=== RECORDS TO PROCESS ===

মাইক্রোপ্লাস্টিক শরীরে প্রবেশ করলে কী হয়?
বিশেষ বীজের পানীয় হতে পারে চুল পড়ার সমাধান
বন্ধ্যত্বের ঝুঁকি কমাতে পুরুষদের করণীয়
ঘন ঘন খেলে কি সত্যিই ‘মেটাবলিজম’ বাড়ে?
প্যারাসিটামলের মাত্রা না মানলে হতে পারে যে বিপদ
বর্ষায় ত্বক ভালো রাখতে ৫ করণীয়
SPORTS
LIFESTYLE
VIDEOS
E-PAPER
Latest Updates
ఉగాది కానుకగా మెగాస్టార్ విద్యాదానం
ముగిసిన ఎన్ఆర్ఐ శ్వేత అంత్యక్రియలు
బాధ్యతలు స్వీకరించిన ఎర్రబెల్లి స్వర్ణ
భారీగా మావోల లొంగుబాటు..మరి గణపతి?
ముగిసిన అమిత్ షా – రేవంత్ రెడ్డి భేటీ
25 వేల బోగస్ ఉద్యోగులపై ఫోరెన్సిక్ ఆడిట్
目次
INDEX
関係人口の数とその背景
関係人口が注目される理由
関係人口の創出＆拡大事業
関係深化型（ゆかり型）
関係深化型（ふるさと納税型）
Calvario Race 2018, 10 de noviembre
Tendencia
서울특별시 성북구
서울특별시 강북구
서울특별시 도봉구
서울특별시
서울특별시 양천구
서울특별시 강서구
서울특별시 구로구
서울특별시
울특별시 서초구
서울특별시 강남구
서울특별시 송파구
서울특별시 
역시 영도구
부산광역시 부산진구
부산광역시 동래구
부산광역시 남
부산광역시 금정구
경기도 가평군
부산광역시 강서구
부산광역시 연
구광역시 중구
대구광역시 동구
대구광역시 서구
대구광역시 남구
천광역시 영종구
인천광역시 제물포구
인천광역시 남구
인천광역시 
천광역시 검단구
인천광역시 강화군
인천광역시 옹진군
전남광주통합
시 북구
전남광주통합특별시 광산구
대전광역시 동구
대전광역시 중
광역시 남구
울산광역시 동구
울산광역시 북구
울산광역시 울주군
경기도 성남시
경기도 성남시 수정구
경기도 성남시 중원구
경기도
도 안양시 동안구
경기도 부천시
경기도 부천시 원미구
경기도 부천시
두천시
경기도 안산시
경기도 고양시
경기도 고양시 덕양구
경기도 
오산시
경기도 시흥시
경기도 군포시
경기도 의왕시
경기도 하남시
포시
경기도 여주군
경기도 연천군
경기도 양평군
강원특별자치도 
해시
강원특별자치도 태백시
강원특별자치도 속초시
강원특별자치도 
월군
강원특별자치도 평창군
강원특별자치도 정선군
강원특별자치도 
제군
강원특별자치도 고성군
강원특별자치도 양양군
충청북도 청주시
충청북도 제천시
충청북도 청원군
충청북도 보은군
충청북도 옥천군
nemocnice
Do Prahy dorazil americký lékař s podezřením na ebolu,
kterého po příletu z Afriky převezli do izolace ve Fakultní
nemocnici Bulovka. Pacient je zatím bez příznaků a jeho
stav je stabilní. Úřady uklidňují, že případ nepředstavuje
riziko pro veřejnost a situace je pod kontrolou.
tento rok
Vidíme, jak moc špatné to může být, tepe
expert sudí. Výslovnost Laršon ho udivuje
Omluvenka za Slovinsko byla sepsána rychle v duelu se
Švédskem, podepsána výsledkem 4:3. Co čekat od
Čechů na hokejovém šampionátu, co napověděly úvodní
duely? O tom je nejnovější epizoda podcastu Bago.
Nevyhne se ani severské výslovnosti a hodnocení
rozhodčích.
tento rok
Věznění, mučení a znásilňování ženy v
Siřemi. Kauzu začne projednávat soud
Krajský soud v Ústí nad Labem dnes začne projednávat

===
=== RECORDS TO PROCESS ===

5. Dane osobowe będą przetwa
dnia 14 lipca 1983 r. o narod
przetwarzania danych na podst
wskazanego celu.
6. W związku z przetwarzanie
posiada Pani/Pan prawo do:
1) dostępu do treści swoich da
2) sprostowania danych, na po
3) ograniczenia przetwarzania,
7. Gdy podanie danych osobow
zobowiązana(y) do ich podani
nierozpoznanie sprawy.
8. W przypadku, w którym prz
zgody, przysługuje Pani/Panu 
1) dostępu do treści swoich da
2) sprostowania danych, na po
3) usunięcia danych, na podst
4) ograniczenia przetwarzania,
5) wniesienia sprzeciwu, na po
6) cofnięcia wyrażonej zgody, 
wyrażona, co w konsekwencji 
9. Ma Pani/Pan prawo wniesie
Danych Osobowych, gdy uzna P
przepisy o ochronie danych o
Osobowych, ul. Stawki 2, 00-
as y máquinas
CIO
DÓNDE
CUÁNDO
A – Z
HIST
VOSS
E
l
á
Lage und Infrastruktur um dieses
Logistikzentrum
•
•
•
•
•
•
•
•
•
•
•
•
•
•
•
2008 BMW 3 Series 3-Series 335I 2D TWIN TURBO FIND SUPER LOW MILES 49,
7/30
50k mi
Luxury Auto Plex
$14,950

===
=== RECORDS TO PROCESS ===

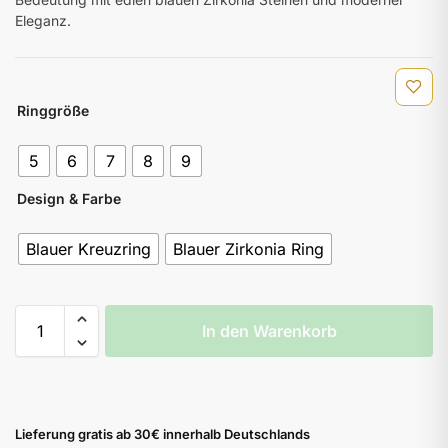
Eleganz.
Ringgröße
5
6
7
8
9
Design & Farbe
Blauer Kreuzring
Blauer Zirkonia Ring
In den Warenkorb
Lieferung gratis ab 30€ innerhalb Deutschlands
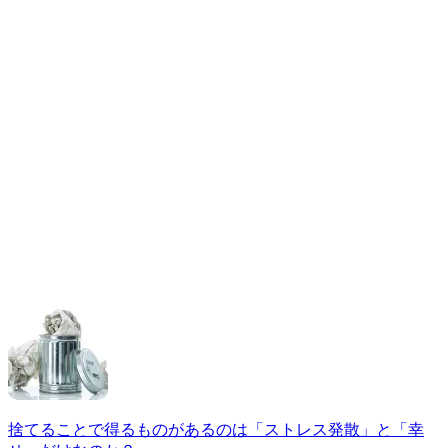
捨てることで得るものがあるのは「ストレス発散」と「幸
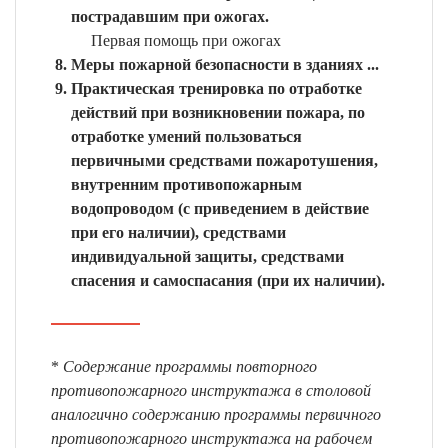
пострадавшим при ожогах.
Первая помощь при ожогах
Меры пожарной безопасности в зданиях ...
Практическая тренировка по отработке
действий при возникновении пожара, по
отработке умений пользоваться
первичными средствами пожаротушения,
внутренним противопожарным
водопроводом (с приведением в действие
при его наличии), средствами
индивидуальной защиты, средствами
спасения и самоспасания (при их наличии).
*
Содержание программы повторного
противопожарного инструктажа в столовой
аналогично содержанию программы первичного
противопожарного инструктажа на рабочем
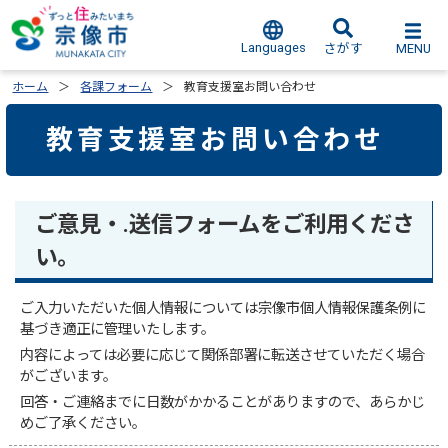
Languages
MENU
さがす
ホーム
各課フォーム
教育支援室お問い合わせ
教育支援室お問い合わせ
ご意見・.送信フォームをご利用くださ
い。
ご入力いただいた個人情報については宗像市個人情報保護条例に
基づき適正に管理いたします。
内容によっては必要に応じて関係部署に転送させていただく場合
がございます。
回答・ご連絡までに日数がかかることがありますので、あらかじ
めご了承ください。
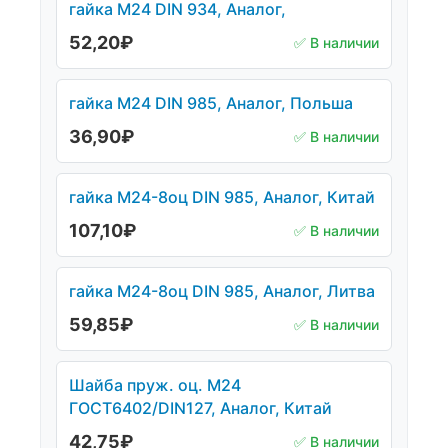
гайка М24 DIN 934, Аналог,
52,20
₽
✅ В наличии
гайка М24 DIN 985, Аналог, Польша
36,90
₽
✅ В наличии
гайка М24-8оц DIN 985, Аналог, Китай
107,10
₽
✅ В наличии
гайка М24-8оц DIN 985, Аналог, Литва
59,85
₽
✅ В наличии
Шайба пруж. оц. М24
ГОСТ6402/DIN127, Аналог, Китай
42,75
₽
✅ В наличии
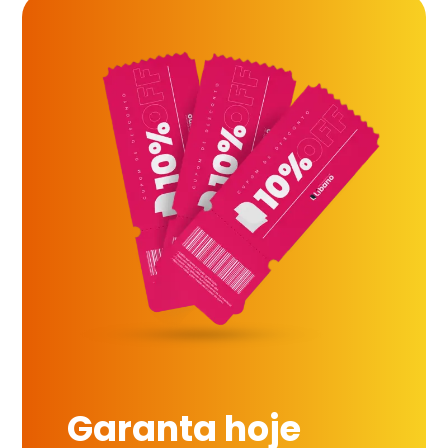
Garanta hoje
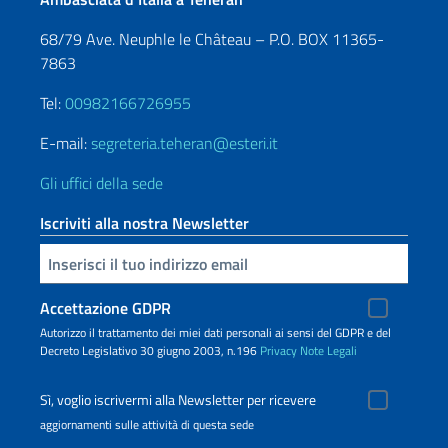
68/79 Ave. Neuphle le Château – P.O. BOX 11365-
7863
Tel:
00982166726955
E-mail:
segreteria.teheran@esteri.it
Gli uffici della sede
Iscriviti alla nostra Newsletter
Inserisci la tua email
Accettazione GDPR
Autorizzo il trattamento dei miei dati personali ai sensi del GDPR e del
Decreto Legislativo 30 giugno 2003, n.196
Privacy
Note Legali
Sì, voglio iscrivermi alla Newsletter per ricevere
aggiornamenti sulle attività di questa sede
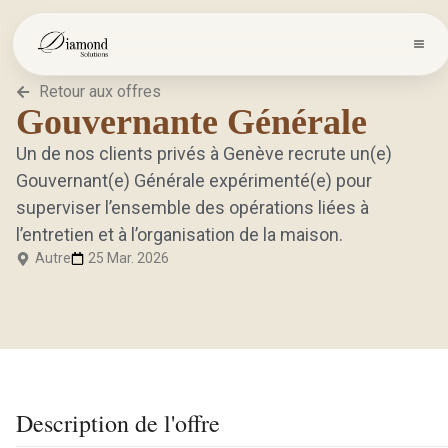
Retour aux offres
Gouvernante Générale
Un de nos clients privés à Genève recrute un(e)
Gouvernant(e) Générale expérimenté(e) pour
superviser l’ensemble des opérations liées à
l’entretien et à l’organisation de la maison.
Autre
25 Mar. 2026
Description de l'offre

===

**TASK**
Every line in the records above that contains the word "ожогах" is to be copied out.

**RESULT**
пострадавшим при ожогах.
Первая помощь при ожогах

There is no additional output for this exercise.